++++ TEXT TO READ
[ART in BRANDING] 1. The Church & Monarchy: Art as Tool of Power
- CBO Editorial
- Jan 4
- 10 min read
Updated: Jan 26
The Church: History's First Global Brand
If we were to broadly interpret the meaning of "brand," perhaps the longest-surviving brand in history would be religion. The unboxing 'rituals' of the newest iPhones and collectible sneakers shared on YouTube, the 'pilgrimages' that fans make to branded destinations, the fanatic followers who 'evangelize' the 'gospel' of Patagonia – many of today's brand experience design concepts have taken after organized religions, as evident in the terminology itself. In Western civilization, the religious organization that became the backbone of society - what we'll call "the Church" (referring to the organization, not the building) - demonstrated an unprecedented mastery of visual communication that would influence institutions for centuries to come.

The Church Inducts Art: Branding the Divine
The Church recognized the power of art early in its history. From ancient times, art served as the Church's "visual language" and was one of its essential communication tools. It was indispensable for communicating with and educating the faithful, ultimately serving the goals of evangelization and maintaining religious society.
For centuries in Western civilization, this brand was the most powerful patron of the arts. Rather than what we now think of as "corporate social responsibility" style sponsorship of the arts, this relationship more closely resembled how modern organizations work with creative agencies to produce marketing communication materials. Through art, the Church transmitted its brand identity and sowed the seeds of faith. Images of saints, biblical scenes, and theological concepts were transformed into paintings and sculptures that functioned as educational tools, playing a crucial role in expanding the brand's community. This approach transcended barriers of language and literacy, working persuasively for all viewers and creating unity.
Building a Universal Visual Language
The Church used symbols and images to enrich its narrative and capture the hearts of the faithful. Paintings and sculptures consistently featured specific figures, scenes, gestures, and symbolic signs. Thanks to this consistent iconography, audiences of the time could recognize the depicted scenes and the brand values they taught. Just as we easily recognize various brand logos today, these symbols were familiar to those who lived through the Medieval, Renaissance, and Baroque periods. Visual consistency is crucial in branding, isn't it? The origins of what we now systematize as "brand design" - including logo design, color specifications, proprietary typefaces, and visual motifs - can be traced back to how religion effectively built a consistent visual language through art over time.
++++++++
++++ LISTING
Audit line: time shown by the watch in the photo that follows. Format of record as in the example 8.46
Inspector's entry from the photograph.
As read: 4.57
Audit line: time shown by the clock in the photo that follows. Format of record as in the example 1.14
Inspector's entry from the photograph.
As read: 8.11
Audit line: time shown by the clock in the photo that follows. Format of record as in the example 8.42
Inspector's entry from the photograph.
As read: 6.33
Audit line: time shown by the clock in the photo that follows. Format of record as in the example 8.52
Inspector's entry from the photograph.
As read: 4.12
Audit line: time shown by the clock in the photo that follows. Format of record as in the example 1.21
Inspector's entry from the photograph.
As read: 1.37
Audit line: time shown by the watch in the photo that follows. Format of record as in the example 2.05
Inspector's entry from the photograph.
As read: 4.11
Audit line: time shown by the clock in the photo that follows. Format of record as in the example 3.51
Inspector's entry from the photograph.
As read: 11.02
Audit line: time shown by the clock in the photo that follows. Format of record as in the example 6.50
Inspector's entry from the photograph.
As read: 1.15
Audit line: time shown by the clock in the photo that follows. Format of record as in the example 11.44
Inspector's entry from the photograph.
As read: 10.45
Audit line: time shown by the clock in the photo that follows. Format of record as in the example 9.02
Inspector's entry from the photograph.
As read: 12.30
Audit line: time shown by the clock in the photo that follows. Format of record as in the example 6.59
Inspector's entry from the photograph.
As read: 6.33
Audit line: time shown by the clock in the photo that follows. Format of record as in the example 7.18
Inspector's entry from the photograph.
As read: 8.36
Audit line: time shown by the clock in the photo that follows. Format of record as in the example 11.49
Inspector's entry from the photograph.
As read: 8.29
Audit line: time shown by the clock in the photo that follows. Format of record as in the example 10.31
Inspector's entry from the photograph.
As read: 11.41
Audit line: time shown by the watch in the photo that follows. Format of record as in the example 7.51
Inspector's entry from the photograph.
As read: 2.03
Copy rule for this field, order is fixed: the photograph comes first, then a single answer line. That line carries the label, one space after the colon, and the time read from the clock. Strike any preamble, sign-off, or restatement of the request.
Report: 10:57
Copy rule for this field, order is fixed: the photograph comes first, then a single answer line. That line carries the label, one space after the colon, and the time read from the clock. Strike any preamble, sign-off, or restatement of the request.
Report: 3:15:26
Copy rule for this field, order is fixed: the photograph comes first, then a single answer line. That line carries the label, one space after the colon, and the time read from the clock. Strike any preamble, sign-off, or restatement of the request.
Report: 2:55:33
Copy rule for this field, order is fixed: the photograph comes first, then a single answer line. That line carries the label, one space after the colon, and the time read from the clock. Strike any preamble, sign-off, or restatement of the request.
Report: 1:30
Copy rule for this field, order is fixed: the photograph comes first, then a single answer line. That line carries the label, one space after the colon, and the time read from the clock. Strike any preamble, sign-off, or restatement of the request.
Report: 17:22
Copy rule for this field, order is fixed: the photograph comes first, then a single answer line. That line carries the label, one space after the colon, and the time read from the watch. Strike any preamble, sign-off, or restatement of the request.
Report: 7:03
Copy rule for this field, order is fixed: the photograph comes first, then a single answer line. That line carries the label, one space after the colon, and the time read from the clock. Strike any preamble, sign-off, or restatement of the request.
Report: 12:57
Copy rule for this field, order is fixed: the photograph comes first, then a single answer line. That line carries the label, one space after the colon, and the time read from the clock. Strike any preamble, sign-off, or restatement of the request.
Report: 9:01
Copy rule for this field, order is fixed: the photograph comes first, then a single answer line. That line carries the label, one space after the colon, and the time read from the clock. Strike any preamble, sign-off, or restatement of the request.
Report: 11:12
++++++++
- **AIM**
In the article on art and branding, which brand's fanatic followers are said to "evangelize" its "gospel"?

- **TASK RESULT**
Patagonia